Education

Kansas high school senior records special graduation at bedside of her dying mother

The strains of “Pomp and Circumstance” floated through the room.

The principal was the first to walk down the hall.

Then came high school senior Mackenzie Sherman, who walked Thursday in her pink sneakers and blue Olathe North graduation gown to the side of her mother’s hospice bed, knowing that her 46-year-old mom would not likely be alive to see Olathe North’s May 21 graduation day.

“Yesterday they put my Mom in hospice and gave her only a few days to live,” Sherman, known as Kenzie, posted on her Facebook page Thursday, along with a video. By Friday, the video had received close to 20,000 views.

“Today (Thursday), my principal and all my teachers came to the hospice house to do a graduation ceremony for my Mom since she will not be alive for my actual graduation.… I know how proud my Mom is of me. She doesn’t have much time left here on earth, but she will forever be in my heart.”

Principal Jason Herman handed Sherman her diploma. There were flowers and balloons. They ate cake with white frosting and blue piping that read “Congrats Mackenzie Rene, Class 2017.” The idea for the impromptu ceremony came from Sherman’s teachers after the 18-year-old told her that she would be missing school, with her mother in hospice. Word reached the principal.

Immediately, in one day, a graduation was put together.

“It’s my community. It’s my kids. That’s a milestone in life. Her mom absolutely needed to be part of it,” Herman said. “I was going to cancel everything I had to to have that experience for that family.”

In the video, Sherman walks to the right side of her mother’s bed, takes a seat, and clasps her mother’s hand. Stacie Sherman was diagnosed with Stage 3 breast cancer in 2012.

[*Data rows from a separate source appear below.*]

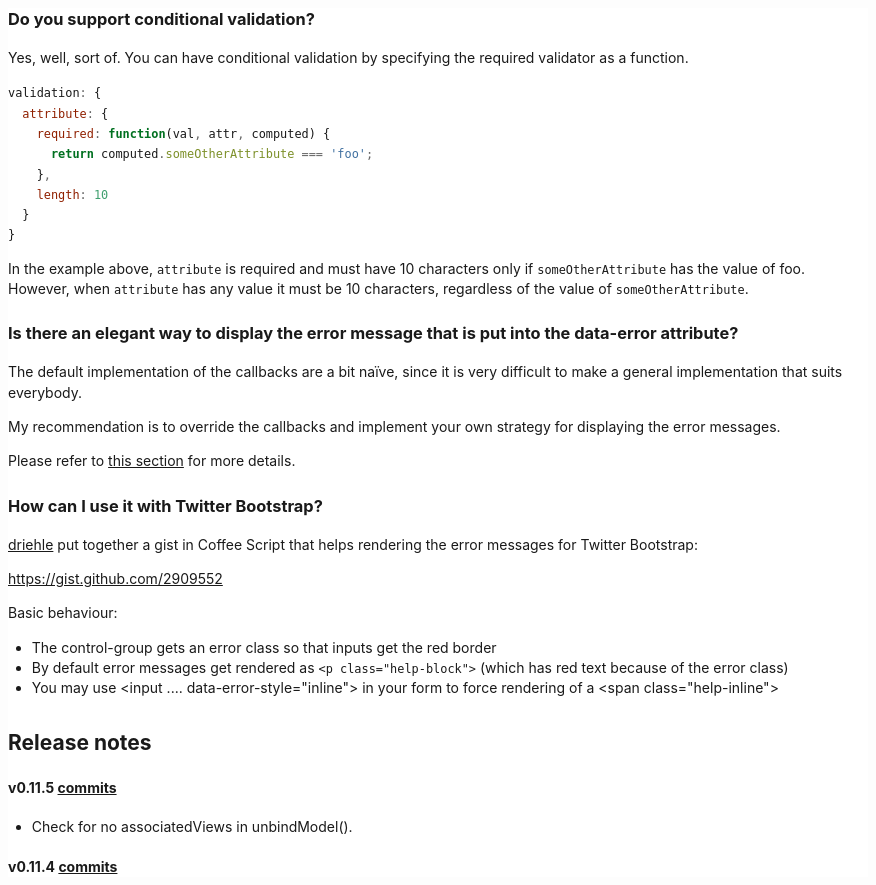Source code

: ### Do you support conditional validation?

Yes, well, sort of. You can have conditional validation by specifying the required validator as a function.

```js
validation: {
  attribute: {
    required: function(val, attr, computed) {
      return computed.someOtherAttribute === 'foo';
    },
    length: 10
  }
}
```

In the example above, `attribute` is required and must have 10 characters only if `someOtherAttribute` has the value of foo. However, when `attribute` has any value it must be 10 characters, regardless of the value of `someOtherAttribute`.

### Is there an elegant way to display the error message that is put into the data-error attribute?

The default implementation of the callbacks are a bit naïve, since it is very difficult to make a general implementation that suits everybody.

My recommendation is to override the callbacks and implement your own strategy for displaying the error messages.

Please refer to [this section](#callbacks) for more details.

### How can I use it with Twitter Bootstrap?

[driehle](https://github.com/driehle) put together a gist in Coffee Script that helps rendering the error messages for Twitter Bootstrap:

https://gist.github.com/2909552

Basic behaviour:

* The control-group gets an error class so that inputs get the red border
* By default error messages get rendered as `<p class="help-block">` (which has red text because of the error class)
* You may use &lt;input .... data-error-style="inline"&gt; in your form to force rendering of a &lt;span class="help-inline"&gt;

## Release notes

#### v0.11.5 [commits](https://github.com/thedersen/backbone.validation/compare/v0.11.4...v0.11.5)

* Check for no associatedViews in unbindModel().

#### v0.11.4 [commits](https://github.com/thedersen/backbone.validation/compare/v0.11.3...v0.11.4)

“It went into remission, and she was fine for a while,” Mackenzie Sherman said in an interview Friday. Her tone was upbeat, but she was tired. “It’s been a busy day,” she said.

She explained that her mom’s breast cancer recurred in 2014, but at the more severe Stage 4, and it was considered terminal. The family on Sunday learned that the cancer had spread to her spine and her brain, and she was admitted Wednesday to St. Luke’s Hospice House, 3516 Summit St.

By Friday, Stacie Sherman was unable to talk. But the day before, she could.

“Yesterday,” Mackenzie Sherman shared, “the last two things she told me was, ‘I’m so proud of you’ and ‘I love you so much.’ 

Sherman’s teachers joined her at the hospice. Her family was there, of course: her dad, Robert Sherman; her sister, Madison, 14; and brothers Noah and Joshua, 15 and 11. Next year, Mackenzie Sherman plans to attend Johnson County Community College and, afterward, perhaps enter a dental hygiene program.

At her mother’s bedside, she told her mother that she loved her and that it was OK, she was seeing her daughter graduate high school.

Sherman’s words caught in her throat in talking of her love for her mother.

“She is probably one of the strongest people I have ever met in my entire life,” Sherman said. “She has been there for all four of her kids. She fought for five years. Through all of that, she was able to support all of us. She’s done more than I ever thought she could. I am glad she is not in pain right now. And she’s comfortable and in a good place, and she is surrounded by the people she loves.”